(Source data)
* * *
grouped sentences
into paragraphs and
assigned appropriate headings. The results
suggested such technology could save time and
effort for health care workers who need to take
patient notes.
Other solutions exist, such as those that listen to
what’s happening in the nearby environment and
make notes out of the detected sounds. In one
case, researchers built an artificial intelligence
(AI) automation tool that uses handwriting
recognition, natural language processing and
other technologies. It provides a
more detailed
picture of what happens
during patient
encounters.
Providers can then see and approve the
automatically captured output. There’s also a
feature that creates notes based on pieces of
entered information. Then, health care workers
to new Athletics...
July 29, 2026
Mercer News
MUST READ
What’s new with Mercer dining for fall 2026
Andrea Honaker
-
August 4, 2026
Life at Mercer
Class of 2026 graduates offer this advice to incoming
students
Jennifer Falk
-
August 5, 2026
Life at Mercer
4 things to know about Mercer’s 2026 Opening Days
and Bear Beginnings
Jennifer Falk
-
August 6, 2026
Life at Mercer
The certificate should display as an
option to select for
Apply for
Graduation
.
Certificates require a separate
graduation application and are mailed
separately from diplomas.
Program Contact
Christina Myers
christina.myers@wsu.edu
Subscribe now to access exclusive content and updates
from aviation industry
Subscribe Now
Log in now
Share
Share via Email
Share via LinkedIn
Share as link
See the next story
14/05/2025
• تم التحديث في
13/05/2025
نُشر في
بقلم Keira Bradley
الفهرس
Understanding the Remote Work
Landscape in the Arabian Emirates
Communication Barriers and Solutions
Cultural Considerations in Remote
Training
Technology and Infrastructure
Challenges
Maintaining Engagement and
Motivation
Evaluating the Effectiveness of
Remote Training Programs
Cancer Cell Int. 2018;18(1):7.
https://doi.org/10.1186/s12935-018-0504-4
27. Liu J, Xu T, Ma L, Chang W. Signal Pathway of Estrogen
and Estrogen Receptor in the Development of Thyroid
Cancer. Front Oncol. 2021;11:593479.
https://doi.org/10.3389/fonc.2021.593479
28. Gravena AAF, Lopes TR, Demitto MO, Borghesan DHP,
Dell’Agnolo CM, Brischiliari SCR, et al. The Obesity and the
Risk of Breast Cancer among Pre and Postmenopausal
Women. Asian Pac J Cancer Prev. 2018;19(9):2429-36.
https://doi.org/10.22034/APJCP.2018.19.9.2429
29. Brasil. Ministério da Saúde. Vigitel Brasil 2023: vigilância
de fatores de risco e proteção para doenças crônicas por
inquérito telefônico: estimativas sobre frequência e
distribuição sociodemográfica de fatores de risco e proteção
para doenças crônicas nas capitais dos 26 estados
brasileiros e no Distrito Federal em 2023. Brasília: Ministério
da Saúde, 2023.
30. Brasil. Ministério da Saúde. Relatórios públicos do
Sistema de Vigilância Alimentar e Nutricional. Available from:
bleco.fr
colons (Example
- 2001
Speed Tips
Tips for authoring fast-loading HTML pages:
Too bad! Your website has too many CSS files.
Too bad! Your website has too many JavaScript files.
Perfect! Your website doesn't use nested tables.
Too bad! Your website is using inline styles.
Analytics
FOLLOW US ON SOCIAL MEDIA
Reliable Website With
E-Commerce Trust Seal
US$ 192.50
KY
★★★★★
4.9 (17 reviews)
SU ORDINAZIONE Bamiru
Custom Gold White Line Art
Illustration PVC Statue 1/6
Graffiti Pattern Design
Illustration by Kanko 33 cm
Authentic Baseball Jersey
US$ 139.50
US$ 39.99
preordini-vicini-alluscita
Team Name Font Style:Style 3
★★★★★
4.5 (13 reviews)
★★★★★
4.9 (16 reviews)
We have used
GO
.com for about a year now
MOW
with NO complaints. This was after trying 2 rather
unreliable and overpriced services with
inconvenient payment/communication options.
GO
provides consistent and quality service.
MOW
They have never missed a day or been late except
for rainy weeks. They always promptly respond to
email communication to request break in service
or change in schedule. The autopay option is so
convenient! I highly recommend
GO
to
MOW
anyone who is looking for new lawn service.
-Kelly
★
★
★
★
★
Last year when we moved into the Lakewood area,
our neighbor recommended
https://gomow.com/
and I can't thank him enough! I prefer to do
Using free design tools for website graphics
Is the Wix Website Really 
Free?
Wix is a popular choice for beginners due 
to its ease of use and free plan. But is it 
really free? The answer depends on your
* * *
--- Exercise description ---
Rewrite the material from its first line through the line containing "27. Liu J, Xu", with both of those lines included. Replace "health care workers" with "clinicians" and change nothing else.

--- Answer to the problem ---
grouped sentences
into paragraphs and
assigned appropriate headings. The results
suggested such technology could save time and
effort for clinicians who need to take
patient notes.
Other solutions exist, such as those that listen to
what’s happening in the nearby environment and
make notes out of the detected sounds. In one
case, researchers built an artificial intelligence
(AI) automation tool that uses handwriting
recognition, natural language processing and
other technologies. It provides a
more detailed
picture of what happens
during patient
encounters.
Providers can then see and approve the
automatically captured output. There’s also a
feature that creates notes based on pieces of
entered information. Then, clinicians
to new Athletics...
July 29, 2026
Mercer News
MUST READ
What’s new with Mercer dining for fall 2026
Andrea Honaker
-
August 4, 2026
Life at Mercer
Class of 2026 graduates offer this advice to incoming
students
Jennifer Falk
-
August 5, 2026
Life at Mercer
4 things to know about Mercer’s 2026 Opening Days
and Bear Beginnings
Jennifer Falk
-
August 6, 2026
Life at Mercer
The certificate should display as an
option to select for
Apply for
Graduation
.
Certificates require a separate
graduation application and are mailed
separately from diplomas.
Program Contact
Christina Myers
christina.myers@wsu.edu
Subscribe now to access exclusive content and updates
from aviation industry
Subscribe Now
Log in now
Share
Share via Email
Share via LinkedIn
Share as link
See the next story
14/05/2025
• تم التحديث في
13/05/2025
نُشر في
بقلم Keira Bradley
الفهرس
Understanding the Remote Work
Landscape in the Arabian Emirates
Communication Barriers and Solutions
Cultural Considerations in Remote
Training
Technology and Infrastructure
Challenges
Maintaining Engagement and
Motivation
Evaluating the Effectiveness of
Remote Training Programs
Cancer Cell Int. 2018;18(1):7.
https://doi.org/10.1186/s12935-018-0504-4
27. Liu J, Xu T, Ma L, Chang W. Signal Pathway of Estrogen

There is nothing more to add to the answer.